George Gittoes Moulana Gul Badshah
George Gittoes, Moulana Gul Badshah, 2009, oil on canvas. Courtesy Moana Project Space

In the exhibition 9/11, you have to look down to see Eugene Carchesio's Small Cardboard Rectangles (2011) leaning on the gallery wall. Carchesio captures the conceit of many of the artists on show here that representing 9/11 demands something more subtle than monumental. For while it has become a truism that 9/11 changed the world, the enigmatic footage of the falling towers has been subsumed into a greater scene of permanent war. To name 9/11 is no longer to name its event, but to describe its violent aftermath in Africa and the Middle East, to bring to mind the new visibility of Muslim minorities and regimes of surveillance in the West. To rewrite the significance of 9/11, to visualise and memorialise the event differently and self-consciously, is to rewrite this history.
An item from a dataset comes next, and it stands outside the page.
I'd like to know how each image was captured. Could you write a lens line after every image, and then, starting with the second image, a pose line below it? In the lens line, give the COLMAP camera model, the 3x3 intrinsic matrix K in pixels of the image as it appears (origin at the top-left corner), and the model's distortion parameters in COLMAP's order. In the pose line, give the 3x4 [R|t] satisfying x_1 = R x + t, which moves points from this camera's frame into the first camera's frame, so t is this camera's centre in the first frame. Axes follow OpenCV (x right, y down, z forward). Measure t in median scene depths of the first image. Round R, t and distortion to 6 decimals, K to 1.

So that in the small watercolour painting Osama bin Laden (2015), Lucy Griggs captures the terrorist’s humanity and vulnerability, his soft white robes covered by a camouflage jacket. The other woman in this exhibition of eleven artists is Madonna Staunton. Her dark monotypes of obliquely clasping hands allude to the awful mood of 9/11 rather than to its iconic imagery.

In a very different kind of intimacy, Richard Larter puts photographs he has taken of naked young women atop news clippings of the towers exploding, in an over the top collage of visual information. The artist closest to the violence here is George Gittoes, who directs and produces films in Afghanistan, and is in an ongoing negotiation with the Taliban for the safety of his studio. His portrait Moulana Gul Badshah (2009) is of a local religious leader who had been threatening to kidnap Gittoes and his partner. Gittoes heard about the threat, invited him to share tea and painted his picture. Its expressionistic style captures something of this intense situation, and stands apart from the more self-conscious conceptualisms of the other works on show.
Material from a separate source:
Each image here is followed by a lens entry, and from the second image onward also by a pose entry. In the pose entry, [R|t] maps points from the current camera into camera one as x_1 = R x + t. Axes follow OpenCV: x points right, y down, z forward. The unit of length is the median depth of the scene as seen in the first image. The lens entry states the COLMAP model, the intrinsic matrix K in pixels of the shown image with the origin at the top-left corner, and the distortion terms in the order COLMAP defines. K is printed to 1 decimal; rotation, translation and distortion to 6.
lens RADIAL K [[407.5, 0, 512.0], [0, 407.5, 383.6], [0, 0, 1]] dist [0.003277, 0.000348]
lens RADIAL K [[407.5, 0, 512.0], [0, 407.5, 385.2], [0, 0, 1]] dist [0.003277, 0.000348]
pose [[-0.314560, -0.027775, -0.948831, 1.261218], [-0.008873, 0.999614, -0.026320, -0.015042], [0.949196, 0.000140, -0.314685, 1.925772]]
Gittoes is one of three artists in 9/11 not represented by Brisbane’s Milani Gallery, while another eight come from its stable, including Christian Capurro, Richard Bell, Gordon Bennett, Stuart Ringholt and Khaled Sabsabi. To see some of these high profile artists in an impoverished ARI, rather than in big institutions or in Milani itself, is testament to curator Chelsea Hopper’s audacity as much as it is to the politics of an exhibition that addresses big questions with humble answers. For as much as the artworld would like to declare itself outside of the politics of war, artists are paying taxes to a country that pays for combatants in Afghanistan and now Iraq. At a seminar held as a part of the exhibition, Gittoes outlined his fears about new military technologies being rolled out in these war zones, and the way that mass surveillance has become part of everyday life in Australia. That we might imagine 9/11 differently offers a way of rethinking Australia’s misspent energies, and to look closely at what new and even more formidable scenarios are being thought up in its name.